By analyzing existing cross correlation between John Bean Technologies and RETAIL FOOD GROUP, you can compare the effects of market volatilities on John Bean and RETAIL FOOD and check how they will diversify away market risk if combined in the same portfolio for a given time horizon. You can also utilize pair trading strategies of matching a long position in John Bean with a short position of RETAIL FOOD. Check out your portfolio center. Please also check ongoing floating volatility patterns of John Bean and RETAIL FOOD.
Diversification Opportunities for John Bean and RETAIL FOOD
0.66 | Correlation Coefficient |
Poor diversification
The 3 months correlation between John and RETAIL is 0.66. Overlapping area represents the amount of risk that can be diversified away by holding John Bean Technologies and RETAIL FOOD GROUP in the same portfolio, assuming nothing else is changed. The correlation between historical prices or returns on RETAIL FOOD GROUP and John Bean is a relative statistical measure of the degree to which these equity instruments tend to move together. The correlation coefficient measures the extent to which returns on John Bean Technologies are associated (or correlated) with RETAIL FOOD. Values of the correlation coefficient range from -1 to +1, where. The correlation of zero (0) is possible when the price movement of RETAIL FOOD GROUP has no effect on the direction of John Bean i.e., John Bean and RETAIL FOOD go up and down completely randomly.
Pair Corralation between John Bean and RETAIL FOOD
Assuming the 90 days horizon John Bean Technologies is expected to generate 0.72 times more return on investment than RETAIL FOOD. However, John Bean Technologies is 1.39 times less risky than RETAIL FOOD. It trades about 0.2 of its potential returns per unit of risk. RETAIL FOOD GROUP is currently generating about 0.01 per unit of risk. If you would invest 10,800 in John Bean Technologies on September 12, 2024 and sell it today you would earn a total of 900.00 from holding John Bean Technologies or generate 8.33% return on investment over 90 days.

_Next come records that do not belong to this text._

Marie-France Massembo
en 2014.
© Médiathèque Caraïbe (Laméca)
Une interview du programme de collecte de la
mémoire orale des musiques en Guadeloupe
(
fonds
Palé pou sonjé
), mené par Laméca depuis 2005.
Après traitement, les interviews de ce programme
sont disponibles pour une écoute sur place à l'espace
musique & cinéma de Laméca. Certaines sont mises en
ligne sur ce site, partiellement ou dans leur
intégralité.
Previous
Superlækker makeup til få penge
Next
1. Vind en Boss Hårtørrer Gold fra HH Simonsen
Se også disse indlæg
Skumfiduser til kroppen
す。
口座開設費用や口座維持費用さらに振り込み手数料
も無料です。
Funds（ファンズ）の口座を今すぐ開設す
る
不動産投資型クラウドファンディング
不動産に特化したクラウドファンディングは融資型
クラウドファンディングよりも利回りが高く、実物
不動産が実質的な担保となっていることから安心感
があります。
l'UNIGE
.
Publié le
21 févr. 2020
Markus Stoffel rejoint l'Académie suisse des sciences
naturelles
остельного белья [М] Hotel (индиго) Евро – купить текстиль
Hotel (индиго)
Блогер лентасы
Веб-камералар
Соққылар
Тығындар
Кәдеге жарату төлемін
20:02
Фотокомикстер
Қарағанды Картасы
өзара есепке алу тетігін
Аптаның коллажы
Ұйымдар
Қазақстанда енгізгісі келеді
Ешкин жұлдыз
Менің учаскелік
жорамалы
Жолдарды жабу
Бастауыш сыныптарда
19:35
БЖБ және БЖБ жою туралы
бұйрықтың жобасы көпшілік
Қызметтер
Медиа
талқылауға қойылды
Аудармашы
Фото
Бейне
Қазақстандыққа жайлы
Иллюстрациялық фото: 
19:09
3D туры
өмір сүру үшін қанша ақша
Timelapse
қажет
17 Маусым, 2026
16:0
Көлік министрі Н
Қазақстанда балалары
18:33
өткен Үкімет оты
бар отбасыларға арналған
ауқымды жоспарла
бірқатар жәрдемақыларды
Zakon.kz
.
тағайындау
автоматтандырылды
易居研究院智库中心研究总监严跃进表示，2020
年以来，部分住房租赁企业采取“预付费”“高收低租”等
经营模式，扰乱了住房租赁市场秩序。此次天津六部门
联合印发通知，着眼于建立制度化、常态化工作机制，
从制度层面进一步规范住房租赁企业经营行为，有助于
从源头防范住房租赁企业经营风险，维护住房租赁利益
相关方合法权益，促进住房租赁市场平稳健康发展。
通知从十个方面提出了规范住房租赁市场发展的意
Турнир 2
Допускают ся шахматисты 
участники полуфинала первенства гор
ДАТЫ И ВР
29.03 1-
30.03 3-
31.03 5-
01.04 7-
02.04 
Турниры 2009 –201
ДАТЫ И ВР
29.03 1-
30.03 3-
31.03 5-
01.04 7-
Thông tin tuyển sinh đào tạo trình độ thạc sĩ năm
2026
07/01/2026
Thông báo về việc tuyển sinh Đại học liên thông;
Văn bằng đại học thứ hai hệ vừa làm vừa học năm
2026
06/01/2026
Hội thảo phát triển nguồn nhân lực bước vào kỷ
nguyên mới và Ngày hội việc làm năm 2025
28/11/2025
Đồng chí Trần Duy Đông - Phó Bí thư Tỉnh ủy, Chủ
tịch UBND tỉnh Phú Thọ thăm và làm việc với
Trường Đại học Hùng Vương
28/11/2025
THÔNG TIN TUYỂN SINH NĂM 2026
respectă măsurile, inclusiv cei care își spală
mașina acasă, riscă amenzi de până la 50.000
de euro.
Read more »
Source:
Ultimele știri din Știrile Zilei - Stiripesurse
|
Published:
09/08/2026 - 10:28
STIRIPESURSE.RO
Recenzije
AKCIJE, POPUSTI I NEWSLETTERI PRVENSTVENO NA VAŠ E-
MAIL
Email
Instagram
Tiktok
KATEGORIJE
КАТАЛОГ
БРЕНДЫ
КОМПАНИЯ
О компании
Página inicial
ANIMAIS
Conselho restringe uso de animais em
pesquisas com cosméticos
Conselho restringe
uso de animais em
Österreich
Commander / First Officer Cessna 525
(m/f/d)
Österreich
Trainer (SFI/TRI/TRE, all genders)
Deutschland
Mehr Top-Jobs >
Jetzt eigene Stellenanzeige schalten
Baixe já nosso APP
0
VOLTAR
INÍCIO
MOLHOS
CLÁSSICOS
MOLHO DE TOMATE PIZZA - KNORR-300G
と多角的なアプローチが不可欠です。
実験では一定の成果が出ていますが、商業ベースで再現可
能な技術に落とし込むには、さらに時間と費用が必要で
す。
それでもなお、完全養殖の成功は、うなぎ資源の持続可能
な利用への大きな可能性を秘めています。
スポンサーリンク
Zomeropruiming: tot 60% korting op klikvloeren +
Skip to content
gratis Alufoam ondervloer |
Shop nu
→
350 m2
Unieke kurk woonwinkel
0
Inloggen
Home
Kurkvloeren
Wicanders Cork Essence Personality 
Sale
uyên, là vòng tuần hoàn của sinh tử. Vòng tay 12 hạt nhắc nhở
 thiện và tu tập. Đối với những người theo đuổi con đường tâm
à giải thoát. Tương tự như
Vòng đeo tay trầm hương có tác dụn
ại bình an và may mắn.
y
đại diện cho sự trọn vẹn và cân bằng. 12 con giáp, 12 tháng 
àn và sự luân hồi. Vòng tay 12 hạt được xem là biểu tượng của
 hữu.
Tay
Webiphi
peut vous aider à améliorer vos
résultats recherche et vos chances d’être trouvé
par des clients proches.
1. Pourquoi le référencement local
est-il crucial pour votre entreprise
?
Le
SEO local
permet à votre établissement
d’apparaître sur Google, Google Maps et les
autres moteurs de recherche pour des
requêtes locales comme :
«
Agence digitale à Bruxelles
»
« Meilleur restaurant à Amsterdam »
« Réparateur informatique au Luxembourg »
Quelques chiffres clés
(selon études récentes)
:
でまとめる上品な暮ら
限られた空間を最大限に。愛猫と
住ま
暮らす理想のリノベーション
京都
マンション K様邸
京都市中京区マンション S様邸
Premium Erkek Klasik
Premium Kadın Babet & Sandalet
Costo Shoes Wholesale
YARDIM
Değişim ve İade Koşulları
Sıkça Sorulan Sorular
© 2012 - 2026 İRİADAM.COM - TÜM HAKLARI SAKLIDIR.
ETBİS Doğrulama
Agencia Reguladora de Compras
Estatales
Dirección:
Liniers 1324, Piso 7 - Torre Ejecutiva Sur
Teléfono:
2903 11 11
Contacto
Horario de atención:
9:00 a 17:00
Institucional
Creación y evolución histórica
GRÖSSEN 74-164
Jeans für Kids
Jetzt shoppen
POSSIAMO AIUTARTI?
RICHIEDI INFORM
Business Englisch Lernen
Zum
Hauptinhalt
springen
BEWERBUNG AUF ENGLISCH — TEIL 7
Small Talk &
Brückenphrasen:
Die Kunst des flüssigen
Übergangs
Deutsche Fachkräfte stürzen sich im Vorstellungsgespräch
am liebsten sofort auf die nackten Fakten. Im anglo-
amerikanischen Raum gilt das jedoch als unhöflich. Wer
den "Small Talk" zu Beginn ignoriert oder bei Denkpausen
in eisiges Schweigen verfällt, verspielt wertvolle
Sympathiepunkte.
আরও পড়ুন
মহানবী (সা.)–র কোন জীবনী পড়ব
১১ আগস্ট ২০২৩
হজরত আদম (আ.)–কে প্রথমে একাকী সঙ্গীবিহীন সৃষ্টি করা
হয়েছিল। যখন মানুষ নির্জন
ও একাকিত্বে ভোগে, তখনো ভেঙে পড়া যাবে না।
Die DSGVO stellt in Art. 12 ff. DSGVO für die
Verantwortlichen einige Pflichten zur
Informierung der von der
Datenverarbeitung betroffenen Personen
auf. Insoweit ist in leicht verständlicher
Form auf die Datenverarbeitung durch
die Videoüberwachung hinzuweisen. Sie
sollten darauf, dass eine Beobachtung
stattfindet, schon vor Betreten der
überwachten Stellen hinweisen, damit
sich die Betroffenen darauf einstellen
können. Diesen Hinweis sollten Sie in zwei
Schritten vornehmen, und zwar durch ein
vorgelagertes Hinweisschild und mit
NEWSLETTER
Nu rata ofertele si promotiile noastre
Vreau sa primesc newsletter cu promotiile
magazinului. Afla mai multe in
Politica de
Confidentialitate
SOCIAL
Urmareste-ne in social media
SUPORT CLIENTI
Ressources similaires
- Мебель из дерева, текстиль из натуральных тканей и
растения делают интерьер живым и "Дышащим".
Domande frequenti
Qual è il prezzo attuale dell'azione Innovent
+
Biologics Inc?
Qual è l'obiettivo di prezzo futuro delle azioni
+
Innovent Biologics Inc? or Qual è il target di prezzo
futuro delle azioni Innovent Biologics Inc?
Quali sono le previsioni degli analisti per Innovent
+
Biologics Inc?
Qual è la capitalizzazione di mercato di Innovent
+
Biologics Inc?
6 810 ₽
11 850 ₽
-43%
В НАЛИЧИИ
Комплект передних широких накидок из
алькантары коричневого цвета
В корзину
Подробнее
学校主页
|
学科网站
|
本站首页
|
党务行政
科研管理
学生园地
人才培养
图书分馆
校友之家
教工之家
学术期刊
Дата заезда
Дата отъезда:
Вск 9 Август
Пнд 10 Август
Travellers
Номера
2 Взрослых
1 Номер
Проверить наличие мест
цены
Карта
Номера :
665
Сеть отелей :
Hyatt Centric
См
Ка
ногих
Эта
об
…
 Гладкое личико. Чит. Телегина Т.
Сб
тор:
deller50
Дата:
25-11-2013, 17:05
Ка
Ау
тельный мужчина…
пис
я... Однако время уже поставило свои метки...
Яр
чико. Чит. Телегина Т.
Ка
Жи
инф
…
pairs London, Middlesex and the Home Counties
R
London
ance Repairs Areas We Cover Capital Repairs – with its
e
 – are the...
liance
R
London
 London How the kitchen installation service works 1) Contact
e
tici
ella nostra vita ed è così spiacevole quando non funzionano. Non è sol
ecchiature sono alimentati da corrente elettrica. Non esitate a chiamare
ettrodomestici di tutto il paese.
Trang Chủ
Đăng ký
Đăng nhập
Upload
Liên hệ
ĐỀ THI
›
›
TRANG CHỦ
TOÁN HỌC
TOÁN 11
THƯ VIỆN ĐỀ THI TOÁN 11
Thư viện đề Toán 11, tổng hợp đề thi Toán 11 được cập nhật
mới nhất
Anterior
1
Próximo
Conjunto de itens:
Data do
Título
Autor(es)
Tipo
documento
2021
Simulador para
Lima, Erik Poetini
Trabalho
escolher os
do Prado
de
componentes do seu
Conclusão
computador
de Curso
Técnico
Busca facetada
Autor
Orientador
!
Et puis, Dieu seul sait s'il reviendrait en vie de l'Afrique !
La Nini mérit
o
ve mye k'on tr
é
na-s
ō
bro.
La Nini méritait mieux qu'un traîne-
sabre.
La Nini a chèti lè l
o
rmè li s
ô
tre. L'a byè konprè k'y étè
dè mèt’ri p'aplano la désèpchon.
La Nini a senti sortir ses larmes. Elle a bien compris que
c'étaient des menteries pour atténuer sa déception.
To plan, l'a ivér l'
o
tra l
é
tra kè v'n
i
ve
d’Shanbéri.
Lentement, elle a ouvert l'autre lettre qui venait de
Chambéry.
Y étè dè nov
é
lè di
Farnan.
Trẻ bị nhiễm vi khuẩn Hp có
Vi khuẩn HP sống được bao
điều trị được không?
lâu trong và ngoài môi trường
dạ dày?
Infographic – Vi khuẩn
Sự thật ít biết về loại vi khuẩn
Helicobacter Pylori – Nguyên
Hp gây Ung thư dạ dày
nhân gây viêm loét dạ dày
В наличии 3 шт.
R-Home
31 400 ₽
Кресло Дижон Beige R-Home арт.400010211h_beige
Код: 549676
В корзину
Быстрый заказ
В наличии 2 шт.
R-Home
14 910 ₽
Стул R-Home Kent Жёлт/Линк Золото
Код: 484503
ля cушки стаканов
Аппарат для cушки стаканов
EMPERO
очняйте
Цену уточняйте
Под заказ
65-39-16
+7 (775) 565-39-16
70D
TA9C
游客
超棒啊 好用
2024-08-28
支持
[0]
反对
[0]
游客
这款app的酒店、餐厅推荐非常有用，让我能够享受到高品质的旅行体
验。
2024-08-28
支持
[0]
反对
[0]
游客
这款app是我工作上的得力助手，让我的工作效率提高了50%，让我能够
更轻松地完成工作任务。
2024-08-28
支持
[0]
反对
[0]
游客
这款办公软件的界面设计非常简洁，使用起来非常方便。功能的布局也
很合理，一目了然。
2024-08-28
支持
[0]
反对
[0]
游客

Time Period | 3 Months [change] |
Direction | Moves Together |
Strength | Significant |
Accuracy | 95.65% |
Values | Daily Returns |
John Bean Technologies vs. RETAIL FOOD GROUP
Performance |
Timeline |
John Bean Technologies |
RETAIL FOOD GROUP |
John Bean and RETAIL FOOD Volatility Contrast
Predicted Return Density |
Returns |
Pair Trading with John Bean and RETAIL FOOD
The main advantage of trading using opposite John Bean and RETAIL FOOD positions is that it hedges away some unsystematic risk. Because of two separate transactions, even if John Bean position performs unexpectedly, RETAIL FOOD can make up some of the losses. Pair trading also minimizes risk from directional movements in the market. For example, if an entire industry or sector drops because of unexpected headlines, the short position in RETAIL FOOD will offset losses from the drop in RETAIL FOOD's long position.John Bean vs. Japan Post Insurance | John Bean vs. China BlueChemical | John Bean vs. Goosehead Insurance | John Bean vs. Quaker Chemical |
RETAIL FOOD vs. Apple Inc | RETAIL FOOD vs. Apple Inc | RETAIL FOOD vs. Apple Inc | RETAIL FOOD vs. Apple Inc |
Check out your portfolio center.Note that this page's information should be used as a complementary analysis to find the right mix of equity instruments to add to your existing portfolios or create a brand new portfolio. You can also try the Portfolio Backtesting module to avoid under-diversification and over-optimization by backtesting your portfolios.